Friday, October 24, 2008

Who is your "holey bucket"?



What do I mean? I guess I mean then person you're always making effort with. The person that you try and try to be friends with, the person you go out of your way for, or try to include, but in the end, they could care less. If they want something, or need help, you're the first person they call. Other then that, they don't want you around. I call them "holey buckets" because you pour into them and pour into them, but the water just leaks out of the side. It's useless because it's never enough. Nothing you do is ever enough!

I have a few holey buckets in my life. It's draining, pardon the pun. It's one thing when the person is someone that you can part ways with, and won't see on a normal basis. In my case it's mostly family members in my life regularly. That magnifies the issue a million times over. You MUST see them. There is no avoiding. It hurts because you want to be close, but at the same time you end up hating to be in the same room with the person because you feel taken advantage of.

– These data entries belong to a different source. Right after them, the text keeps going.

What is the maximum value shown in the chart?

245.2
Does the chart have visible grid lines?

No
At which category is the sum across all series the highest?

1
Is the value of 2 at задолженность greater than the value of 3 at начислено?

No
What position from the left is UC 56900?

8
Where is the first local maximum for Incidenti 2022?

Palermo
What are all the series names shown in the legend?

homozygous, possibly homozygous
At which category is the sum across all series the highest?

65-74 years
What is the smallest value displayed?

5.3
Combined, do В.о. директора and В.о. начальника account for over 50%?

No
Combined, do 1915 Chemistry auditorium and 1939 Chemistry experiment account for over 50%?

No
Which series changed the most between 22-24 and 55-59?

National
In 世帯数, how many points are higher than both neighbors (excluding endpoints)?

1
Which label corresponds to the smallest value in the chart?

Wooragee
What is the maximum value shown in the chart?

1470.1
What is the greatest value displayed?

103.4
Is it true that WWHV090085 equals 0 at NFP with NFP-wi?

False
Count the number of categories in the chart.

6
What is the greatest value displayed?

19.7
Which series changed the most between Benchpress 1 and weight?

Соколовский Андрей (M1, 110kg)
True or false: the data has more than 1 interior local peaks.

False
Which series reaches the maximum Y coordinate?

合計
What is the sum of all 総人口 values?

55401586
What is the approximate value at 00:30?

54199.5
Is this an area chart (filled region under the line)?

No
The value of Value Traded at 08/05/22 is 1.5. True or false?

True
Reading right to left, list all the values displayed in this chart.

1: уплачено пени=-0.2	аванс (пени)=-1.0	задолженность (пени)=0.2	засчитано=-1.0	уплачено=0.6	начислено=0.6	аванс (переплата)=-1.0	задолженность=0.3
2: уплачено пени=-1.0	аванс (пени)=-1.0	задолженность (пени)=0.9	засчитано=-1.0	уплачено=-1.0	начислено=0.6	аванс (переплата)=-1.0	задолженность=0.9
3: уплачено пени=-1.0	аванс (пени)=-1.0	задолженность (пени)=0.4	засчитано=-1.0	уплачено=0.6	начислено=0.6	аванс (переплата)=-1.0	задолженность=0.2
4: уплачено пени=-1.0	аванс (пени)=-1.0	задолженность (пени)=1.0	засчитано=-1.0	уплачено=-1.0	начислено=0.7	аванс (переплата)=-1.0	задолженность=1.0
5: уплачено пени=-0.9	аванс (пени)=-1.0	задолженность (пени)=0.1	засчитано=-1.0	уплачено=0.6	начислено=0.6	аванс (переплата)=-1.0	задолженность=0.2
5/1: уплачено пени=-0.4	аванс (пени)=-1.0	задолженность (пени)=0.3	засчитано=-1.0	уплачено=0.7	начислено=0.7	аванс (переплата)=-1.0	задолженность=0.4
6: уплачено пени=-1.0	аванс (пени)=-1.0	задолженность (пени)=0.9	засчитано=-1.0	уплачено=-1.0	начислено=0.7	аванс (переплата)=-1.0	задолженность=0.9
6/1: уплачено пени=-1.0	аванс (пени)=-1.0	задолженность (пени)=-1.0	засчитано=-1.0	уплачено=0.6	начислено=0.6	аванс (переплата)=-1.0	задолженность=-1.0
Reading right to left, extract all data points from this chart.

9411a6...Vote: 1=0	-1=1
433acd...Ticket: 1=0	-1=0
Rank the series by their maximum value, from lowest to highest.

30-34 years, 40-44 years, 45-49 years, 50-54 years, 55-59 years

I often wonder what Jesus would want me to do. Would he want me to keep putting myself in a place where i could get hurt, or would he want me to retreat to safety, and hide. Honestly, I don't think the answer is cut and dry. I don't think Jesus would want us to be taken advantage of, but I don't think he wants us to give up on people either. So even though I always seem to get my feelings hurt in the end, I can't say no more, I can't run away and hide. I have to be love. I have to stick around when it's hard. Do I own people that? No, but I do owe Jesus. I owe him everything, and if he's just asking me to lay down my feelings and be a neighbor, then I guess that's what I'll try to do.

I just wish family could be family without the drama!